Why Schools Matter: A Cross-National Comparison of Curriculum and Learning
By William H. Schmidt et al.
Jossey-Bass, 2001, $29; 400 pages
The International Association for the Evaluation of Educational Achievement (IEA) began with a chance meeting between Torsten Husen of the University of Stockholm and a group of University of Chicago researchers in the mid-1950s. The scholars at Chicago’s Comparative Education Center, C. Arnold Anderson, Mary Jean Bowman, and Ben Bloom, believed that the whole world should be seen as an educational “laboratory.” The first results from IEA’s international surveys appeared in 1964. Since then, there have been 29 IEA-sponsored cross-national studies. The most famous of these was the 1995 Third International Mathematics and Science Study (TIMSS), the main subject of Why Schools Matter.
Up to 45 nations participated in at least one aspect of this cooperative study of schools, teachers, students, and learning in math and science at three age levels, making it perhaps the largest survey ever undertaken in the social sciences. As in previous surveys, the results suggested that the typical U.S. student knows less math and science than do students in many other industrialized nations. What TIMSS has taught us is that these differences are compounded over time: children in the United States drop lower in the rankings as they age.
One explanation is that curricula in U.S. schools are characterized by too much breadth and not enough depth—in more familiar words, they are “a mile wide and an inch deep.” William Schmidt and his colleagues, the authors of Why Schools Matter, are largely responsible for this notion. They found that school systems in the United States cover a broader range of curricular topics than any other country save Switzerland. However, Swiss textbooks are more selective than American texts, making the U.S. curriculum the most “splintered” in the world.
Unlike the national curricula used in Europe and East Asia, curricula in the United States are uncoordinated, with insufficient attention paid to what students learn as they progress from grade to grade. In a highly mobile nation like the United States, this is particularly nettlesome when children change schools and discover that their new school district teaches geometry in 7th grade, while they took it the previous year.
Curricular variation complicates international comparisons as well. The TIMSS test for 13-year-olds included 44 different mathematic concepts. Some of these concepts weren’t taught in all nations, while many others were taught at one age level but not at another or in different sequences. Does this mean that the tests were unfair? No. In fact, even when there were differences in coverage and sequence, these differences turned out to yield important information. It may be the case that children in the Netherlands are asked to move at a quicker pace, with a more logical sequence of topics, and thus learn more mathematics by the time they graduate. This information has proven useful for U.S. policymakers as they search for ways to upgrade the education system.
Students can even vary from nation to nation in their approach to these tests, further complicating comparisons. The international tests are low stakes in the sense that no consequences are attached to a student’s performance. However, in some cultures, students may view all testing as a challenge to be taken seriously. In other cultures, students may not care in the slightest how they perform unless it “counts.”

** PARTS OF THE EXERCISE **
**a.** Please return everything in the review of Why Schools Matter from "Why Schools Matter: A" down to "Why Schools Matter.", copied word for word.
**b.** Answer these questions using the review of Why Schools Matter:
(i) In what year did the first results from the IEA's international surveys appear?
(ii) Which country covers a broader range of curricular topics than the United States?
(iii) How many different mathematics concepts did the TIMSS test for 13-year-olds include?
**c.** For each statement, say whether it agrees with the review of Why Schools Matter, and quote the words of the review that decide it.
(i) The IEA has sponsored 29 cross-national studies.
(ii) Children in the United States rise in the international rankings as they age.
(iii) Students face consequences for their performance on the international tests.

** INFORMATION SUPPLIED **
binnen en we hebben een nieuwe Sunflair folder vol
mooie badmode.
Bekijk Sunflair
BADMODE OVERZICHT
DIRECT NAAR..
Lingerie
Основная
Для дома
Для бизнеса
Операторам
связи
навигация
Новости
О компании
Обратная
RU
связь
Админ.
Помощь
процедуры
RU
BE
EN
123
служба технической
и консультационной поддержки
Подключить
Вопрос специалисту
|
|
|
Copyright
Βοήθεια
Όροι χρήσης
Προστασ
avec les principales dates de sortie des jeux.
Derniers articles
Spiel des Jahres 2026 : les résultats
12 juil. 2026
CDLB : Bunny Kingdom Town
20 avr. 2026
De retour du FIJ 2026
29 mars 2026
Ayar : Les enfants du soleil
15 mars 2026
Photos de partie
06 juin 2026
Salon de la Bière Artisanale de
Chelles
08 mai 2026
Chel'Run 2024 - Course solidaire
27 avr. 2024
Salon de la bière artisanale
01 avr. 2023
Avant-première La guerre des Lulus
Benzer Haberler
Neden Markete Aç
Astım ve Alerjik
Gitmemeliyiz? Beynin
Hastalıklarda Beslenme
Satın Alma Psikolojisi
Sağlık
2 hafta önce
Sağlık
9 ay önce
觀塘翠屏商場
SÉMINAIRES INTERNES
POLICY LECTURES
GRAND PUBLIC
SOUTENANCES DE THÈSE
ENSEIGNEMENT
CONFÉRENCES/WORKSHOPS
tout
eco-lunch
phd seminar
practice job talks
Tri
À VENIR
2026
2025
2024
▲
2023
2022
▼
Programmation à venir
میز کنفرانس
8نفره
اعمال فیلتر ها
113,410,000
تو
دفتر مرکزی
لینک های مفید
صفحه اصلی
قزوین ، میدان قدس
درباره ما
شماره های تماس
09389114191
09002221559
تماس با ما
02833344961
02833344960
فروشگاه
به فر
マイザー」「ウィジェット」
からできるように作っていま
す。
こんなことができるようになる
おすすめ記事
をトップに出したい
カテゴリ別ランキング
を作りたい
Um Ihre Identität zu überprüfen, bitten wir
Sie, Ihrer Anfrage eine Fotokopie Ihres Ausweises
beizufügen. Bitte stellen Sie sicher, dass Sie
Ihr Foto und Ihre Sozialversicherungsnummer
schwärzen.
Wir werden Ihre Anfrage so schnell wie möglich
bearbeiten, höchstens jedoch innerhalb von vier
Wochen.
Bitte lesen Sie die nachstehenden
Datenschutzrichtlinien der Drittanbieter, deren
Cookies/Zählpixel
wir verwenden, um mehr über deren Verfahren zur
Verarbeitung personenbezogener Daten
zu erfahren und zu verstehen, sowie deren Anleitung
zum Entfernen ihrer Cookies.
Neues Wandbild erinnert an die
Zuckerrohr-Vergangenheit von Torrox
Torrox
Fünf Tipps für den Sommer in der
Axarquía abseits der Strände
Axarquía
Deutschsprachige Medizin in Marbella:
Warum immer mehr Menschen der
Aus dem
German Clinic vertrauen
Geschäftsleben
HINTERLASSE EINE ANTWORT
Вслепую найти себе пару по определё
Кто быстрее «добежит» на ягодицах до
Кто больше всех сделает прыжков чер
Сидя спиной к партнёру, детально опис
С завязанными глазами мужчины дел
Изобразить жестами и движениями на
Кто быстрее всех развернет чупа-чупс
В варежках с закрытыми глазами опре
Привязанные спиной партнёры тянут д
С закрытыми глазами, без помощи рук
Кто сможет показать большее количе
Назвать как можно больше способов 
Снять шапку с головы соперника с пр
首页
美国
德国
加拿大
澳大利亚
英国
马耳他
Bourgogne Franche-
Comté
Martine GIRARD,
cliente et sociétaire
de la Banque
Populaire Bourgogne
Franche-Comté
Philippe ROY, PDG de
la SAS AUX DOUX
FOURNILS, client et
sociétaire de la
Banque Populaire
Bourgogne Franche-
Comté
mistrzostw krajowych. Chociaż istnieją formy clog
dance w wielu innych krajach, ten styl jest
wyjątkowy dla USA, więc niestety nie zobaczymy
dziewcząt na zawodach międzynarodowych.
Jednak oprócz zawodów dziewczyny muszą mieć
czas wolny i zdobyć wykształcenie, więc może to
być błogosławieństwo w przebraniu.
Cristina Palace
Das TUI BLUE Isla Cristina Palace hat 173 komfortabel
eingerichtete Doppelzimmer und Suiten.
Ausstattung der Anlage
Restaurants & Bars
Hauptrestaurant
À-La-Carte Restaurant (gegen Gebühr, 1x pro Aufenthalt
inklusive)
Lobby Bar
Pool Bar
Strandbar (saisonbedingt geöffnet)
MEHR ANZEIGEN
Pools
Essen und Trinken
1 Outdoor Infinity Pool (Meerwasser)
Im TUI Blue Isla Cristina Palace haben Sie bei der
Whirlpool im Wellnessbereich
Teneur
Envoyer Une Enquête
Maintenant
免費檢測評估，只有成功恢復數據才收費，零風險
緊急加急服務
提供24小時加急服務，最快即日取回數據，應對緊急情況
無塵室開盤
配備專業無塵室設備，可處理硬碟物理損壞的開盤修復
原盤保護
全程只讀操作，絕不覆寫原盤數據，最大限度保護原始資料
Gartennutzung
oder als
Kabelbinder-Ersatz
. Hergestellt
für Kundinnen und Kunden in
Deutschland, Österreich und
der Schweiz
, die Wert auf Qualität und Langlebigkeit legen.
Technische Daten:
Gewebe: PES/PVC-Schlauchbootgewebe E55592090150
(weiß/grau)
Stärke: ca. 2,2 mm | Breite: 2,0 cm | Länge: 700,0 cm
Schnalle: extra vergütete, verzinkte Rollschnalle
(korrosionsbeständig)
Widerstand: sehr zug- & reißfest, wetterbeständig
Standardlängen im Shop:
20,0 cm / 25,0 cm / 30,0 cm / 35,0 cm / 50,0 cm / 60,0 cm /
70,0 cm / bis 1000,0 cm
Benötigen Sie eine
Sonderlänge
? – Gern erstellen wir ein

** ANSWERS GIVEN **
**a.**
Why Schools Matter: A Cross-National Comparison of Curriculum and Learning
By William H. Schmidt et al.
Jossey-Bass, 2001, $29; 400 pages
The International Association for the Evaluation of Educational Achievement (IEA) began with a chance meeting between Torsten Husen of the University of Stockholm and a group of University of Chicago researchers in the mid-1950s. The scholars at Chicago’s Comparative Education Center, C. Arnold Anderson, Mary Jean Bowman, and Ben Bloom, believed that the whole world should be seen as an educational “laboratory.” The first results from IEA’s international surveys appeared in 1964. Since then, there have been 29 IEA-sponsored cross-national studies. The most famous of these was the 1995 Third International Mathematics and Science Study (TIMSS), the main subject of Why Schools Matter.

**b.**
(i) 1964
(ii) Switzerland
(iii) 44

**c.**
(i) Yes: "Since then, there have been 29 IEA-sponsored cross-national studies."
(ii) No: "children in the United States drop lower in the rankings as they age."
(iii) No: "no consequences are attached to a student’s performance."